Shontell's coverage of the whole story of ViralNova and Scott DeLong is very interesting and worth the read, but what fascinates me the most about it is the fact that we now live a world where a $100 million company can be created and developed by so few people. Please understand that I'm not begrudging anyone their success or complaining about how the digital media world works. My curmudgeon-ness is only a mild case. I'm just flabbergasted by the efficiency of it.

In the pre-digital media world, a company worth as much as ViralNova would have infrastructure and employees. They would provide a tangible service or create an actual good to be sold. The company would have an internal bureaucracy and organization. It would have a history that went back many years, if not decades. There would be fits and starts as it slowly trudged its way toward real success. But now, I learn the fact that ViralNova was started in 2013, and I realized that things are much different.

(It's also important to note that while much of ViralNova's success came when they had only a small number of employees, the company currently has 22 people working for it, a proper corporate structure, and an actual physical office space.)

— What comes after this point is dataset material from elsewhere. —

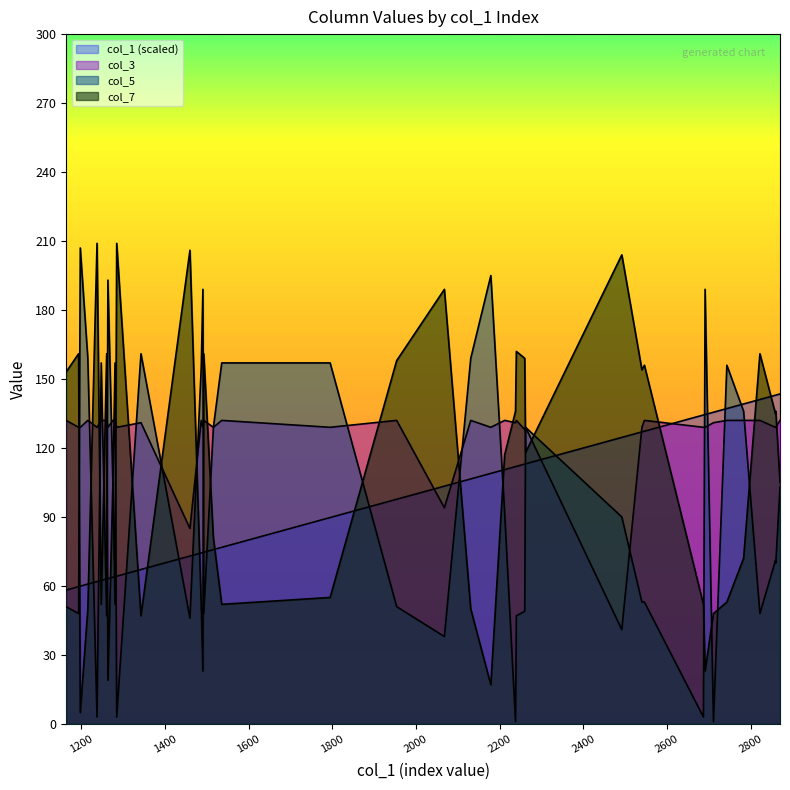

Reading left to right, list all the values displayed in this chart.

col_3: 132.0	129.0	129.0	132.0	129.0	132.0	132.0	129.0	132.0	132.0	129.0	131.0	85.0	132.0	129.0	132.0	129.0	132.0	129.0	132.0	94.0	132.0	129.0	132.0	131.0	132.0	128.0	129.0	41.0	129.0	132.0	129.0	129.0	131.0	132.0	132.0	132.0	129.0	129.0	132.0
col_5: 51.0	48.0	207.0	159.0	3.0	157.0	47.0	193.0	104.0	157.0	3.0	161.0	46.0	155.0	189.0	48.0	129.0	157.0	157.0	51.0	38.0	159.0	195.0	92.0	1.0	47.0	49.0	129.0	90.0	53.0	53.0	3.0	189.0	1.0	156.0	136.0	48.0	71.0	70.0	103.0
col_7: 153.0	161.0	5.0	50.0	209.0	52.0	161.0	19.0	105.0	52.0	209.0	47.0	206.0	52.0	23.0	161.0	81.0	52.0	55.0	158.0	189.0	50.0	17.0	117.0	136.0	162.0	159.0	118.0	204.0	154.0	156.0	52.0	23.0	48.0	53.0	72.0	161.0	135.0	136.0	105.0
col_1: 58.2	59.7	59.9	60.8	61.9	62.4	63.0	63.2	63.8	64.0	64.2	67.2	73.0	74.3	74.5	74.7	75.8	76.8	89.8	97.7	103.4	106.5	109.0	110.6	111.9	112.0	113.0	113.1	124.6	127.0	127.3	134.3	134.6	135.6	137.2	139.2	141.1	142.9	143.0	143.5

ViralNova's content succeeds because it's headlines have the annoying insistence of a friend tugging at your sleeve and saying "Dude! Dude! You won't believe who I ran into this morning!" Of course you're going to ask, nay, demand your friend tell you. I'm no better. I find ViralNova and its ilk completely shameless and I clicked on five or six of their headlines just in the writing of this post.

But it's that sort of twitchy, tell-me-more behavior that can allow three people to create a highly-valued company out of nothing, that sells nothing, and creates nothing. I think that encapsulates our digital media landscape perfectly.